Task input ->
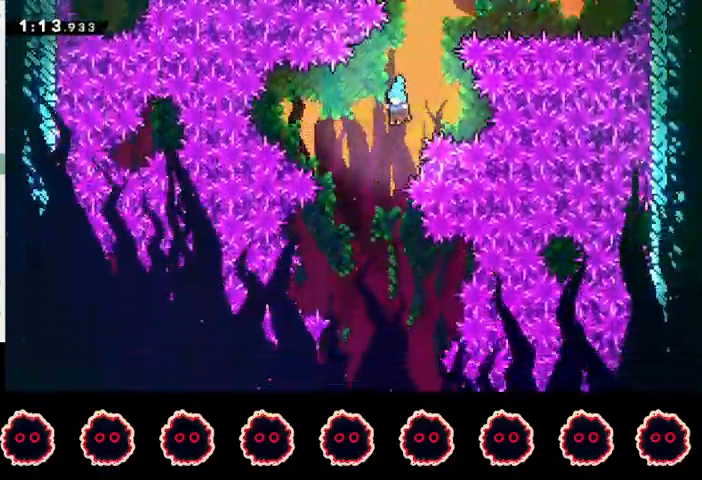
{"dt_ms": 500, "buttons": ["R2"], "left_stick": "left", "right_stick": "center", "events": [[33, "left_stick", "left"], [167, "left_stick", "center"], [433, "left_stick", "left"]]}
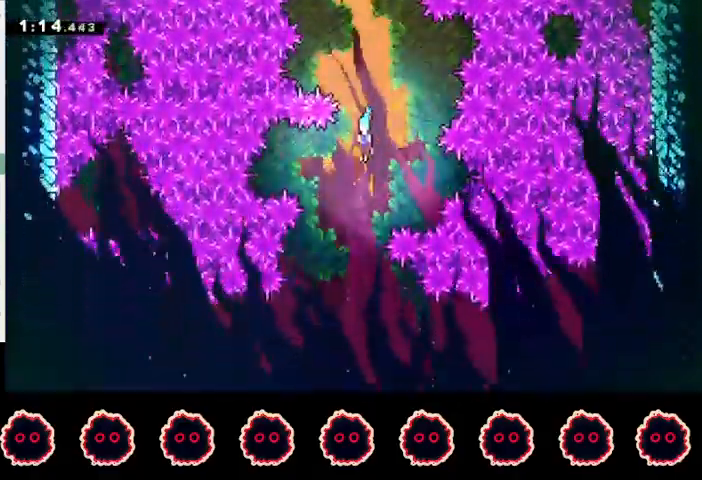
{"dt_ms": 500, "buttons": ["R2"], "left_stick": "right", "right_stick": "center", "events": [[33, "left_stick", "center"], [200, "left_stick", "right"]]}
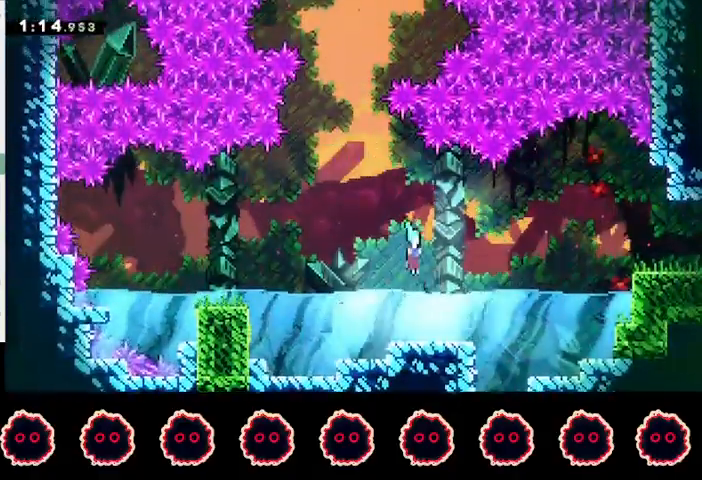
{"dt_ms": 500, "buttons": [], "left_stick": "right", "right_stick": "center", "events": [[67, "R2", "up"], [100, "SQUARE", "down"], [233, "SQUARE", "up"], [300, "CROSS", "down"], [467, "CROSS", "up"]]}
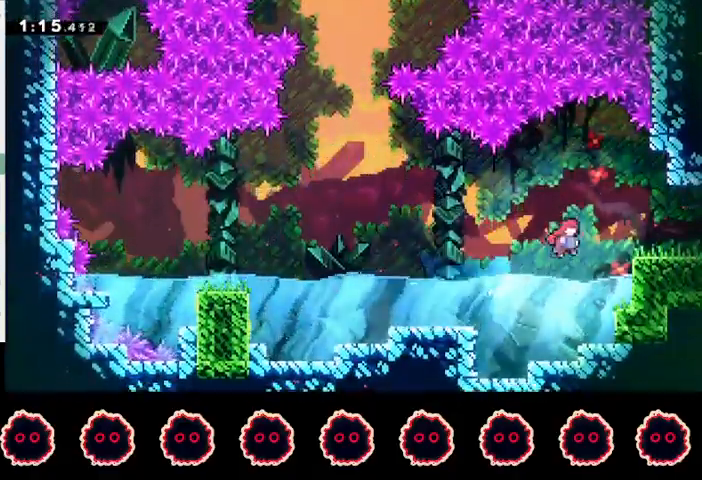
{"dt_ms": 500, "buttons": ["CROSS"], "left_stick": "right", "right_stick": "center", "events": [[33, "CIRCLE", "down"], [167, "CIRCLE", "up"], [233, "CROSS", "down"]]}
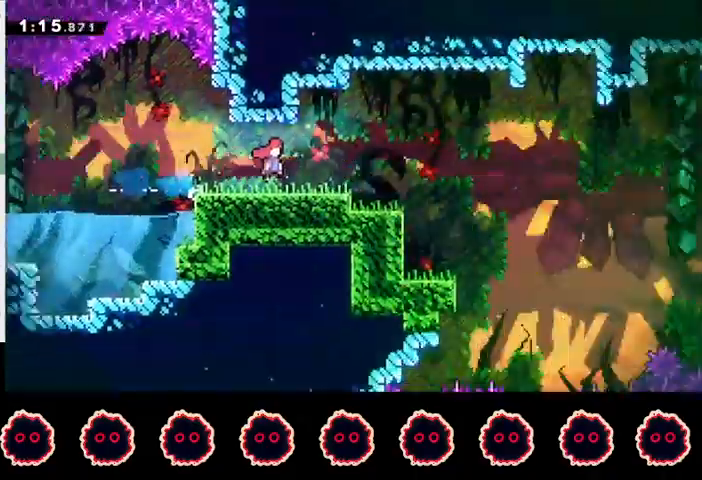
{"dt_ms": 500, "buttons": ["CROSS"], "left_stick": "right", "right_stick": "center", "events": []}
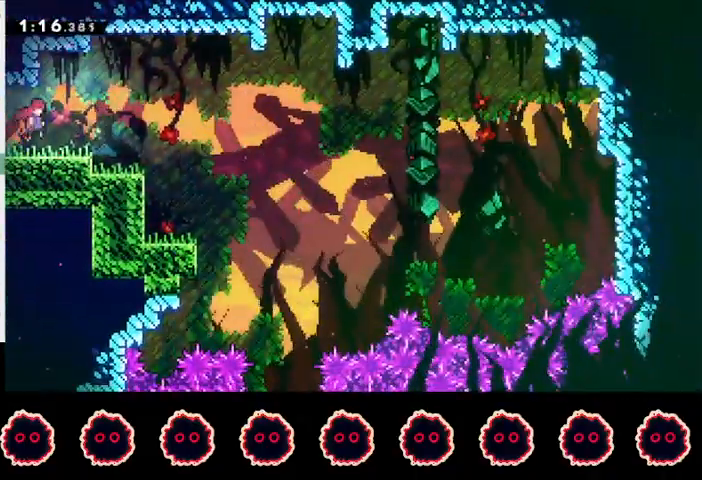
{"dt_ms": 500, "buttons": ["R2"], "left_stick": "center", "right_stick": "center", "events": [[33, "CROSS", "up"], [67, "R2", "down"], [333, "left_stick", "center"]]}
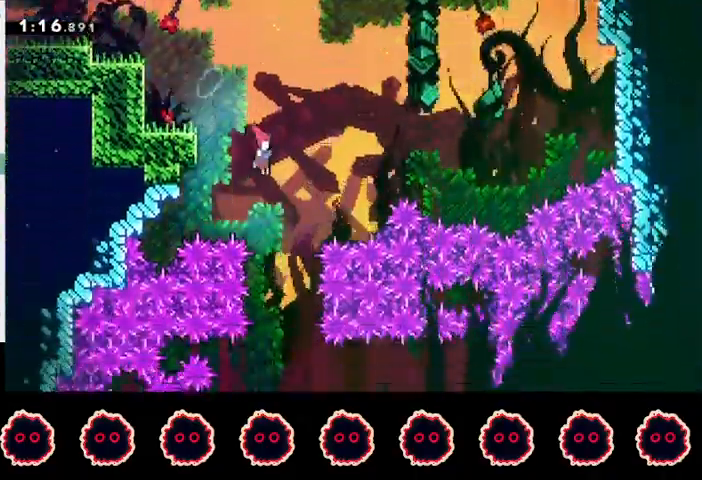
{"dt_ms": 500, "buttons": ["CIRCLE", "R2"], "left_stick": "right", "right_stick": "center", "events": [[433, "left_stick", "right"], [500, "CIRCLE", "down"]]}
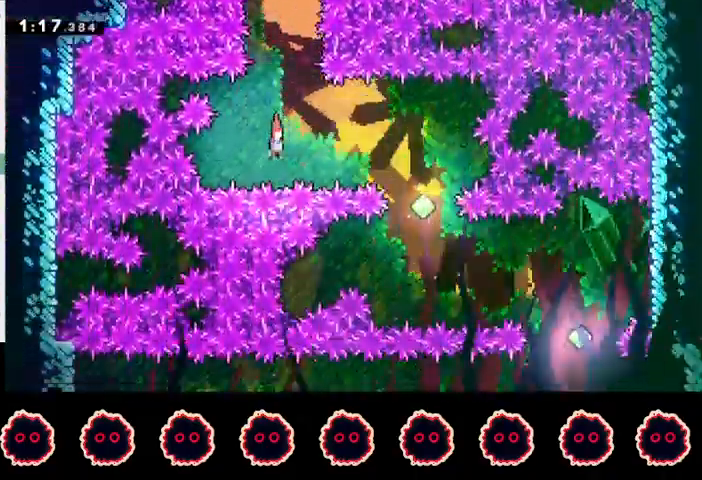
{"dt_ms": 500, "buttons": ["R2"], "left_stick": "down-right", "right_stick": "center", "events": [[233, "CIRCLE", "up"], [333, "left_stick", "center"], [500, "left_stick", "down-right"]]}
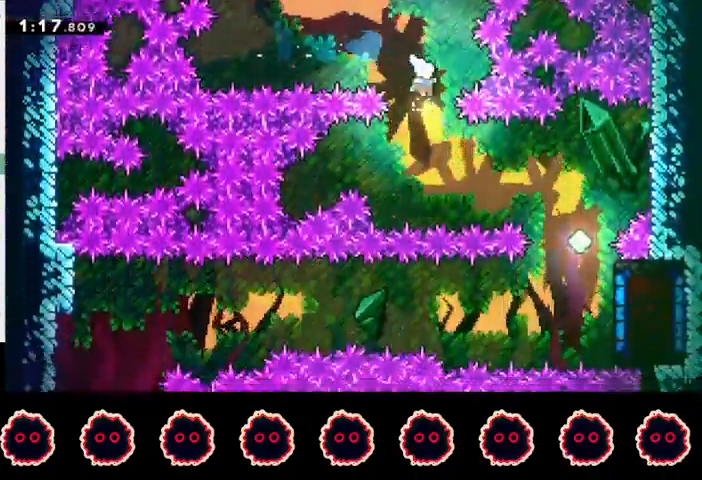
{"dt_ms": 500, "buttons": ["R2"], "left_stick": "right", "right_stick": "center", "events": [[100, "CIRCLE", "down"], [300, "left_stick", "right"], [467, "CIRCLE", "up"]]}
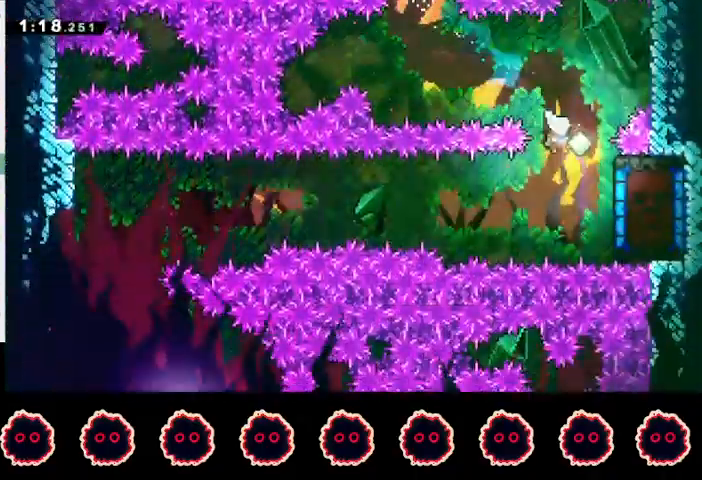
{"dt_ms": 500, "buttons": [], "left_stick": "center", "right_stick": "center", "events": [[100, "CIRCLE", "down"], [233, "left_stick", "center"], [267, "CIRCLE", "up"], [300, "R2", "up"]]}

Your goal -> An exact transcription of all the entries is required, without the pictures.

Task answer ->
{"dt_ms": 500, "buttons": ["R2"], "left_stick": "left", "right_stick": "center", "events": [[33, "left_stick", "left"], [167, "left_stick", "center"], [433, "left_stick", "left"]]}
{"dt_ms": 500, "buttons": ["R2"], "left_stick": "right", "right_stick": "center", "events": [[33, "left_stick", "center"], [200, "left_stick", "right"]]}
{"dt_ms": 500, "buttons": [], "left_stick": "right", "right_stick": "center", "events": [[67, "R2", "up"], [100, "SQUARE", "down"], [233, "SQUARE", "up"], [300, "CROSS", "down"], [467, "CROSS", "up"]]}
{"dt_ms": 500, "buttons": ["CROSS"], "left_stick": "right", "right_stick": "center", "events": [[33, "CIRCLE", "down"], [167, "CIRCLE", "up"], [233, "CROSS", "down"]]}
{"dt_ms": 500, "buttons": ["CROSS"], "left_stick": "right", "right_stick": "center", "events": []}
{"dt_ms": 500, "buttons": ["R2"], "left_stick": "center", "right_stick": "center", "events": [[33, "CROSS", "up"], [67, "R2", "down"], [333, "left_stick", "center"]]}
{"dt_ms": 500, "buttons": ["CIRCLE", "R2"], "left_stick": "right", "right_stick": "center", "events": [[433, "left_stick", "right"], [500, "CIRCLE", "down"]]}
{"dt_ms": 500, "buttons": ["R2"], "left_stick": "down-right", "right_stick": "center", "events": [[233, "CIRCLE", "up"], [333, "left_stick", "center"], [500, "left_stick", "down-right"]]}
{"dt_ms": 500, "buttons": ["R2"], "left_stick": "right", "right_stick": "center", "events": [[100, "CIRCLE", "down"], [300, "left_stick", "right"], [467, "CIRCLE", "up"]]}
{"dt_ms": 500, "buttons": [], "left_stick": "center", "right_stick": "center", "events": [[100, "CIRCLE", "down"], [233, "left_stick", "center"], [267, "CIRCLE", "up"], [300, "R2", "up"]]}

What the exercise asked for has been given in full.